Stored data entries
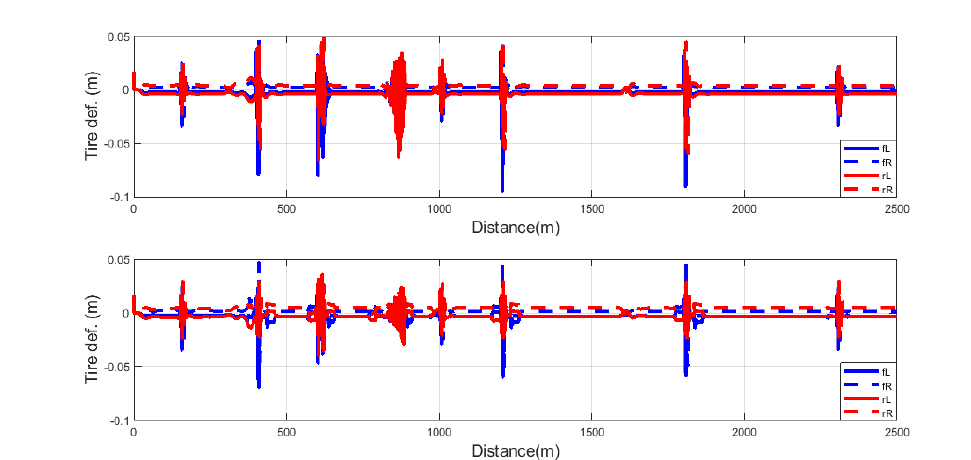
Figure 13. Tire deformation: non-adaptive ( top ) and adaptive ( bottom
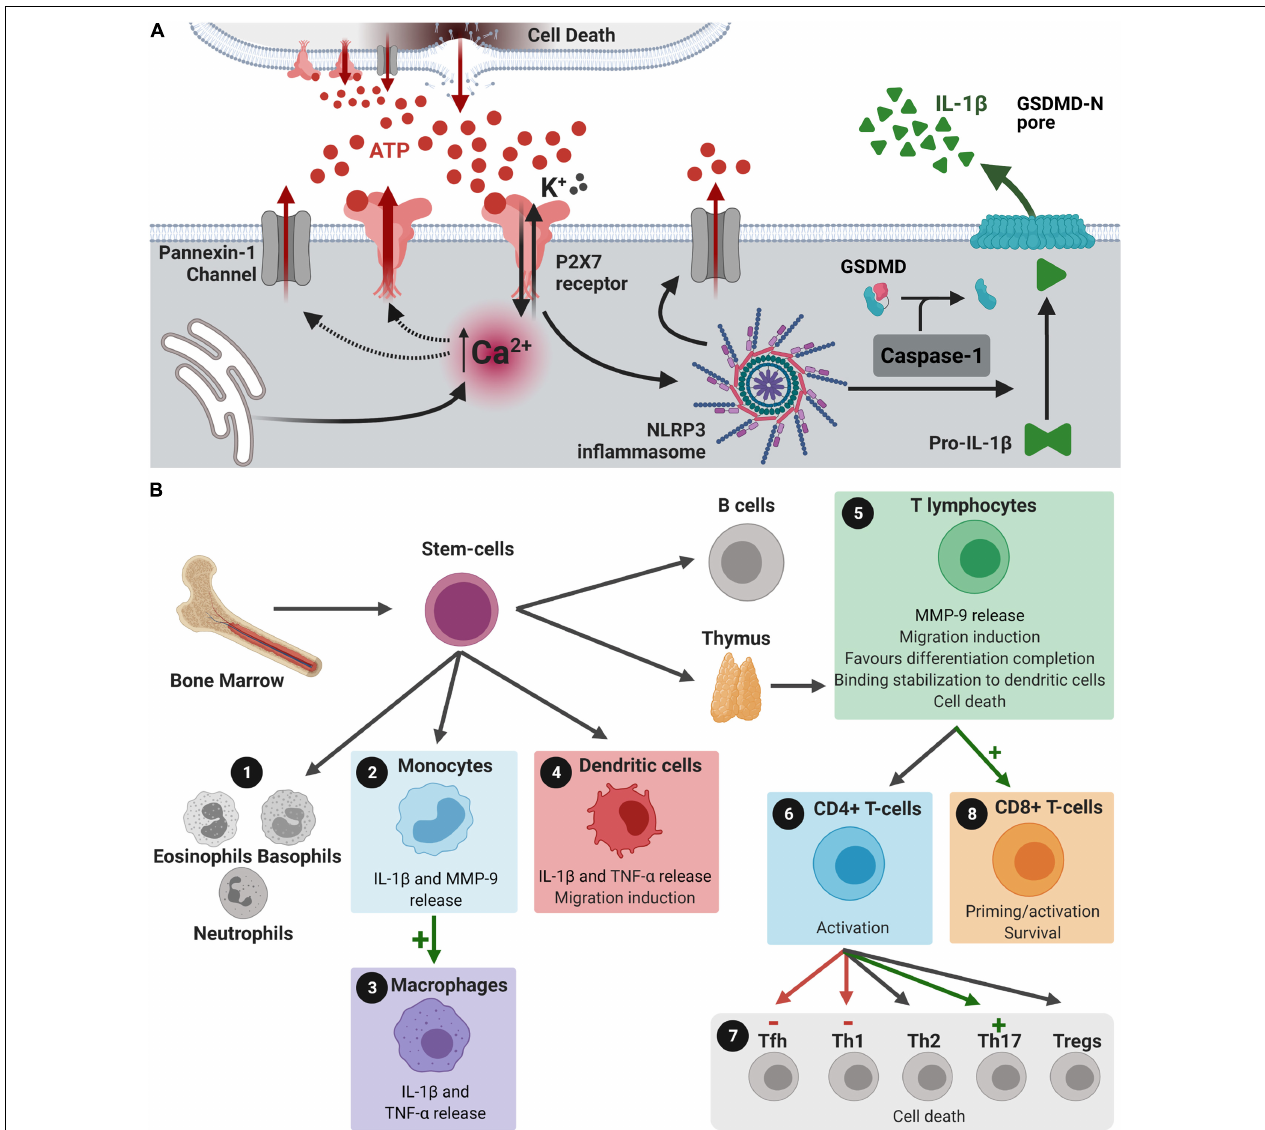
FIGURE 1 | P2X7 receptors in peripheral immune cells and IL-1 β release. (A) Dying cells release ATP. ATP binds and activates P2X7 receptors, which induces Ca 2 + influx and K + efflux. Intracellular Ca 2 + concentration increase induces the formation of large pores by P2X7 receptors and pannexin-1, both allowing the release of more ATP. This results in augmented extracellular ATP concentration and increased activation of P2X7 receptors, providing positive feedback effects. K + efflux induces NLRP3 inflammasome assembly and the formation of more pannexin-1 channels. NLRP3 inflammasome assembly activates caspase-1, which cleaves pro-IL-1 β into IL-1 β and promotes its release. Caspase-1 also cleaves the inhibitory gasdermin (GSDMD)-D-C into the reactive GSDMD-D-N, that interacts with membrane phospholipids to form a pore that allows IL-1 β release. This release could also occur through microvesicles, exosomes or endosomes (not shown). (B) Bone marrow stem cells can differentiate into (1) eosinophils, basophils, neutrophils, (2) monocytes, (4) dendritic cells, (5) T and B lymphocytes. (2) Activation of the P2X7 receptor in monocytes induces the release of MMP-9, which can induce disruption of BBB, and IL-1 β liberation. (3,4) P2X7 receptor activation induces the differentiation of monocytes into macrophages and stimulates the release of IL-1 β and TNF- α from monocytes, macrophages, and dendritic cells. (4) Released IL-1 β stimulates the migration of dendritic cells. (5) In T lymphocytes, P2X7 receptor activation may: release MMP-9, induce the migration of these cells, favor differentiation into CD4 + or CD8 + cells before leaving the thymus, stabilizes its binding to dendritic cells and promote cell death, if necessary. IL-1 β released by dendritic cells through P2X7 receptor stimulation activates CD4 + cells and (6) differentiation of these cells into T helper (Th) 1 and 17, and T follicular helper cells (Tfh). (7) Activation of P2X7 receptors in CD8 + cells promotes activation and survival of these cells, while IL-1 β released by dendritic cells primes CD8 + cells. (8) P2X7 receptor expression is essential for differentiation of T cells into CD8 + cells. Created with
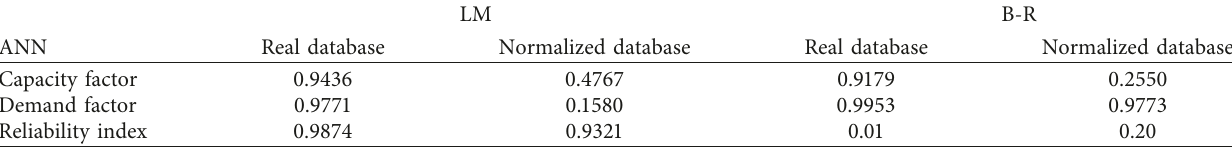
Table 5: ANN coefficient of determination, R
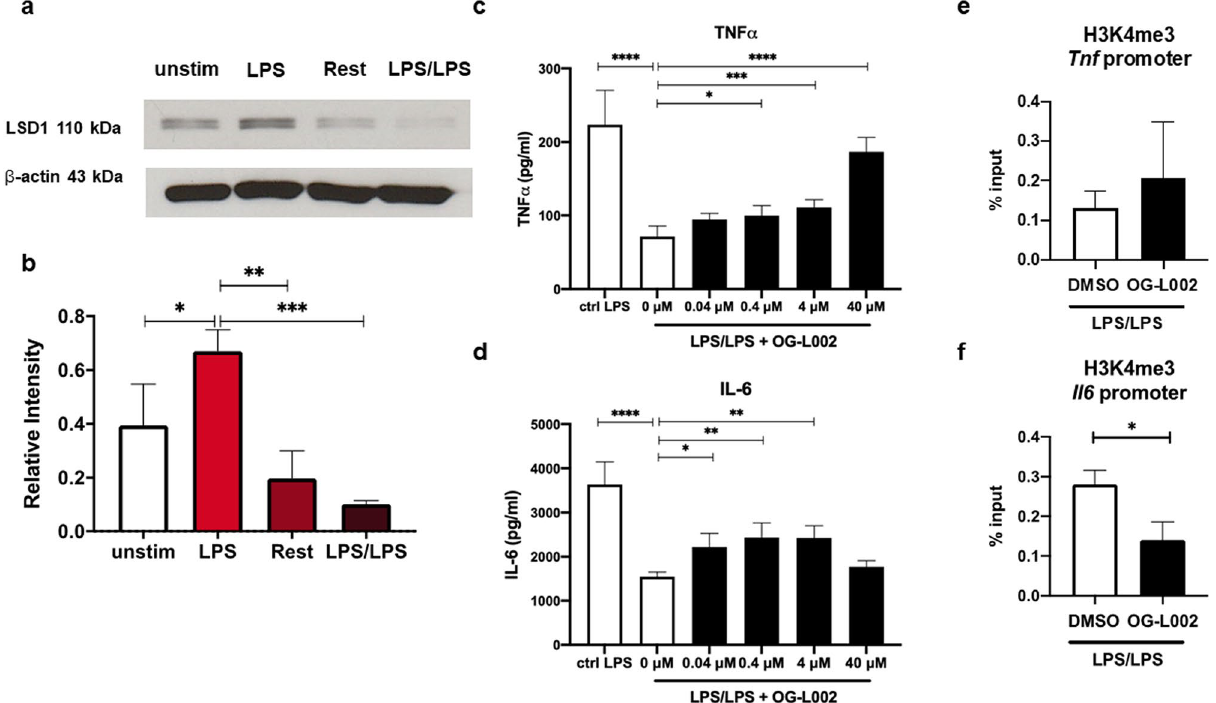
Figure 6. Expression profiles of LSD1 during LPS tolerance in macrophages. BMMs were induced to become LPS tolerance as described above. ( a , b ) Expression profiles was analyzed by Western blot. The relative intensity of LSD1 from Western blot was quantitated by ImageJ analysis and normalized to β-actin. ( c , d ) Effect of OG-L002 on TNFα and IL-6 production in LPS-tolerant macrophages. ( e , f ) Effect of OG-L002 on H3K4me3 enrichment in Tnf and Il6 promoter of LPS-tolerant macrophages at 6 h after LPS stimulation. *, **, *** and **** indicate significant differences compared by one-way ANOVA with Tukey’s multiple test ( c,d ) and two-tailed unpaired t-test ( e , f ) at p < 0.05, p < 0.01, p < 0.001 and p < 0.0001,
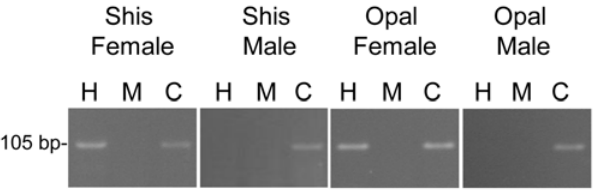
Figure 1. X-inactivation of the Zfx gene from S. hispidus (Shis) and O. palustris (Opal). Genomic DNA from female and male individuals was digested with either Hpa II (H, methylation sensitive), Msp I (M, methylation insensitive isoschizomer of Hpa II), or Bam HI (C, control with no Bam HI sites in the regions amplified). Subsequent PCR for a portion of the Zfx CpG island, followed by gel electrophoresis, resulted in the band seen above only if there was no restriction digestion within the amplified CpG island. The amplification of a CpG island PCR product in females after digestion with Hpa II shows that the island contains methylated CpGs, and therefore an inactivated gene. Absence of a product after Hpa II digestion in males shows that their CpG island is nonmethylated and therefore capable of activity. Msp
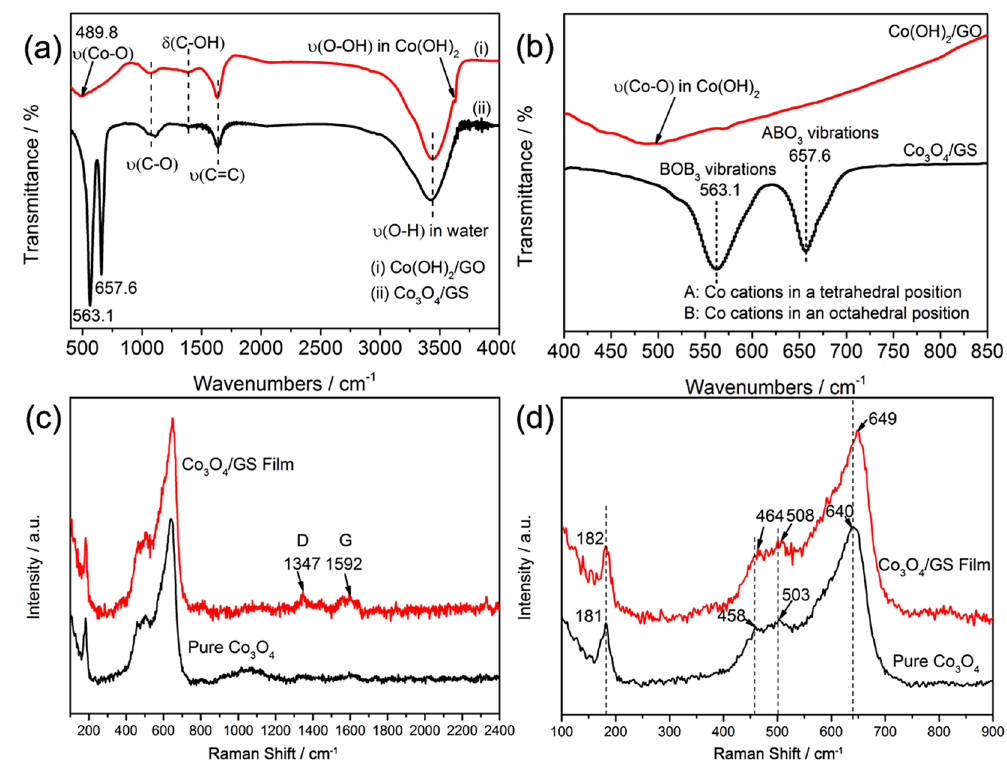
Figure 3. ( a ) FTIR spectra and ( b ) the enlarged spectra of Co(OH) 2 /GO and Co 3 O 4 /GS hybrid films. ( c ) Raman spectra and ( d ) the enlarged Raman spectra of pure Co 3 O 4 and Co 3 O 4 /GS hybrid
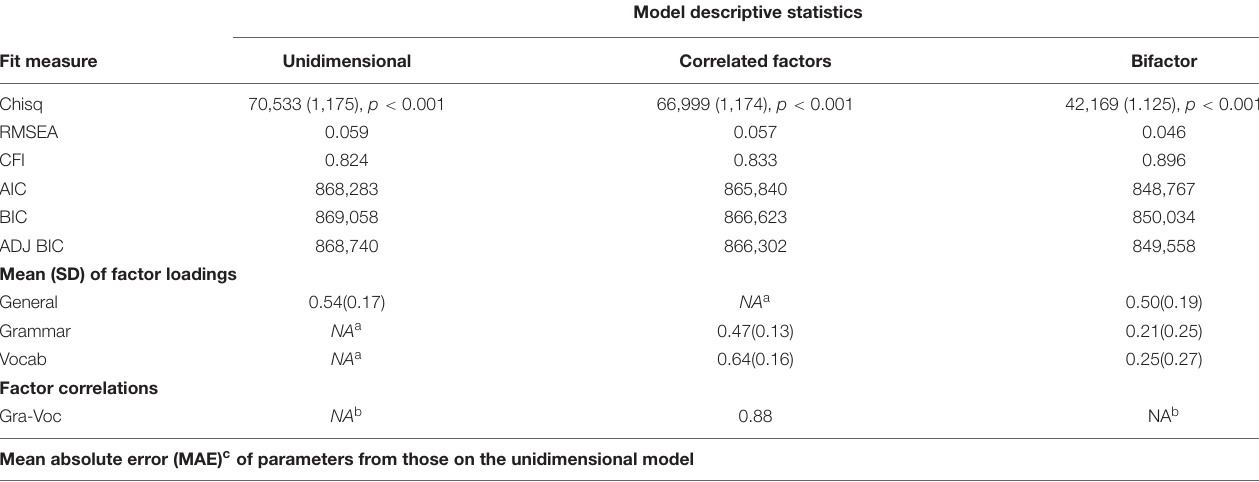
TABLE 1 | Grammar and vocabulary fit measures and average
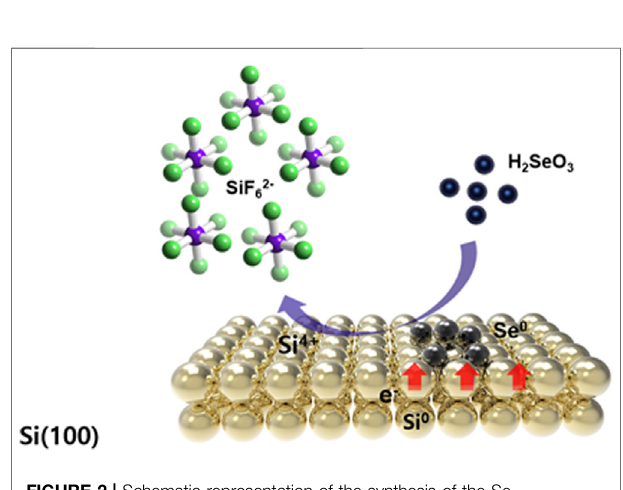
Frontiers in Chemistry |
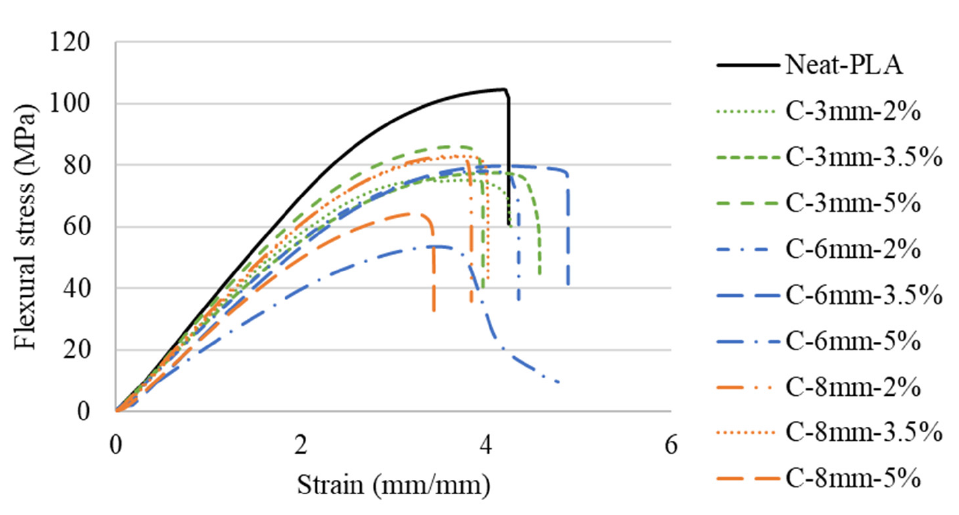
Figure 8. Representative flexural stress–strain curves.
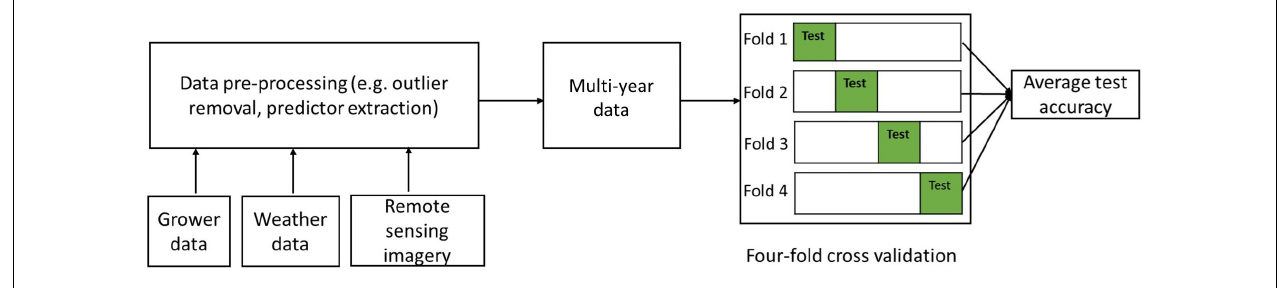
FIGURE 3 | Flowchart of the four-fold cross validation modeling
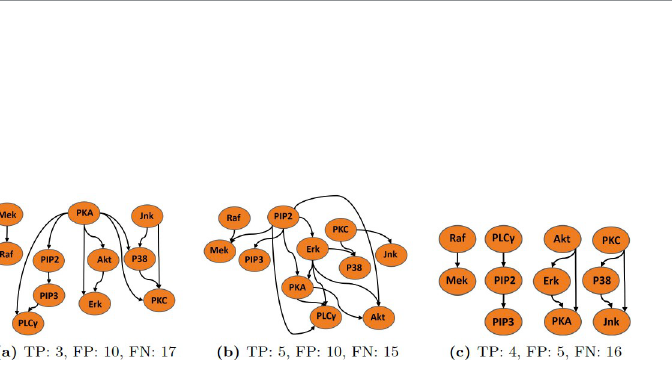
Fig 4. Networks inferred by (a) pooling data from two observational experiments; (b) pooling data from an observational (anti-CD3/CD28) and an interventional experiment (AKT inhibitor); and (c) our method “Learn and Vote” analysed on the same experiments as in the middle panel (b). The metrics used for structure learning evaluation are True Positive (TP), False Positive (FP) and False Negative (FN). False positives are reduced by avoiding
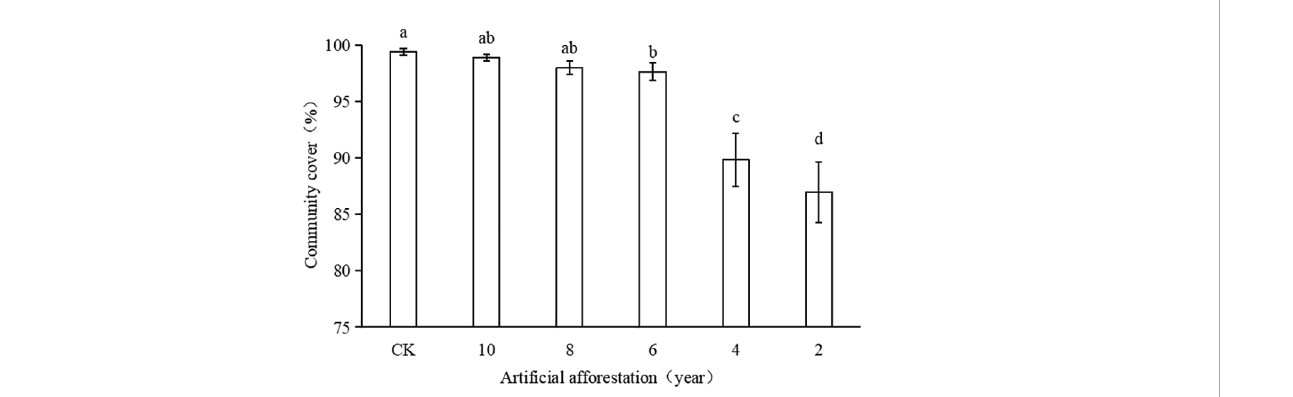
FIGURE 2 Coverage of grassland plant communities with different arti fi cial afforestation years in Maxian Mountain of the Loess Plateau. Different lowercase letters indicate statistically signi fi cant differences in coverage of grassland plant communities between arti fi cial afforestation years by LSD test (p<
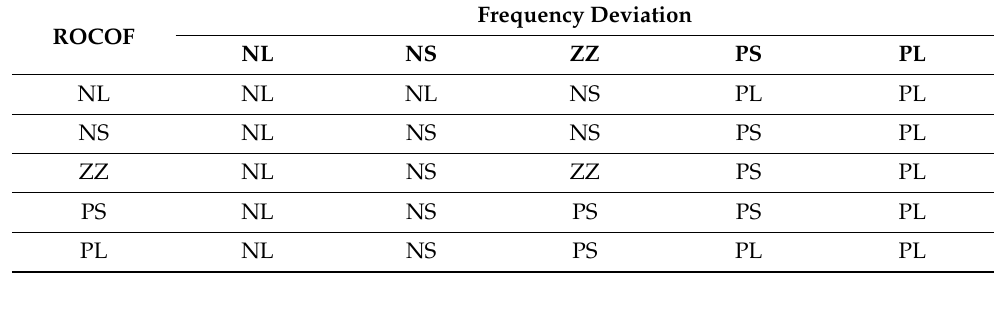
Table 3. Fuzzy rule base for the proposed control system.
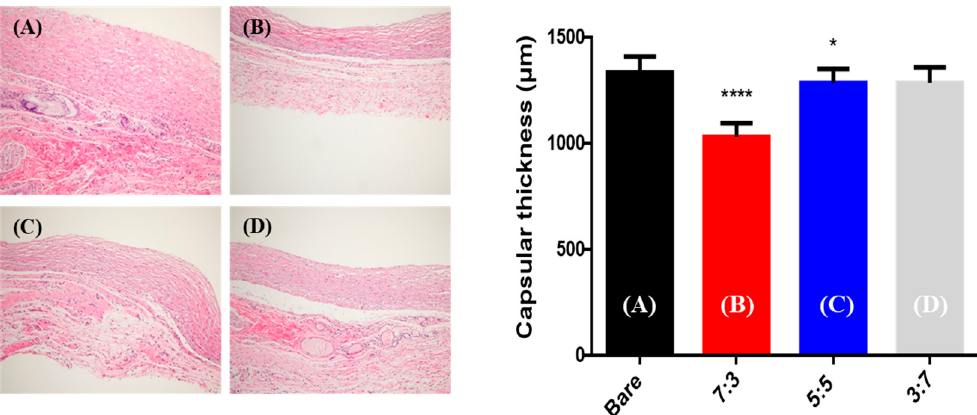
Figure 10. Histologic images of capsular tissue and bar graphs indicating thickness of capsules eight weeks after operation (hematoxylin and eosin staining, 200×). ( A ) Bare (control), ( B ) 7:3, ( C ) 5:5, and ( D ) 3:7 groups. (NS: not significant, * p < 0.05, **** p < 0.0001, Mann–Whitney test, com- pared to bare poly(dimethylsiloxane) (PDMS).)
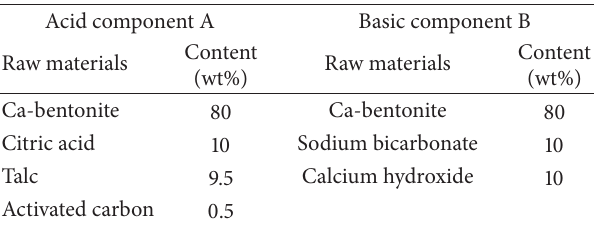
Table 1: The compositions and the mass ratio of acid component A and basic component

Brief
Starting at the line that contains "FIGURE 2 Coverage", return every line through the end of the records above exactly as written, and return no pictures.

Exercise output
FIGURE 2 Coverage of grassland plant communities with different arti fi cial afforestation years in Maxian Mountain of the Loess Plateau. Different lowercase letters indicate statistically signi fi cant differences in coverage of grassland plant communities between arti fi cial afforestation years by LSD test (p<
Table 3. Fuzzy rule base for the proposed control system.
Figure 10. Histologic images of capsular tissue and bar graphs indicating thickness of capsules eight weeks after operation (hematoxylin and eosin staining, 200×). ( A ) Bare (control), ( B ) 7:3, ( C ) 5:5, and ( D ) 3:7 groups. (NS: not significant, * p < 0.05, **** p < 0.0001, Mann–Whitney test, com- pared to bare poly(dimethylsiloxane) (PDMS).)
Table 1: The compositions and the mass ratio of acid component A and basic component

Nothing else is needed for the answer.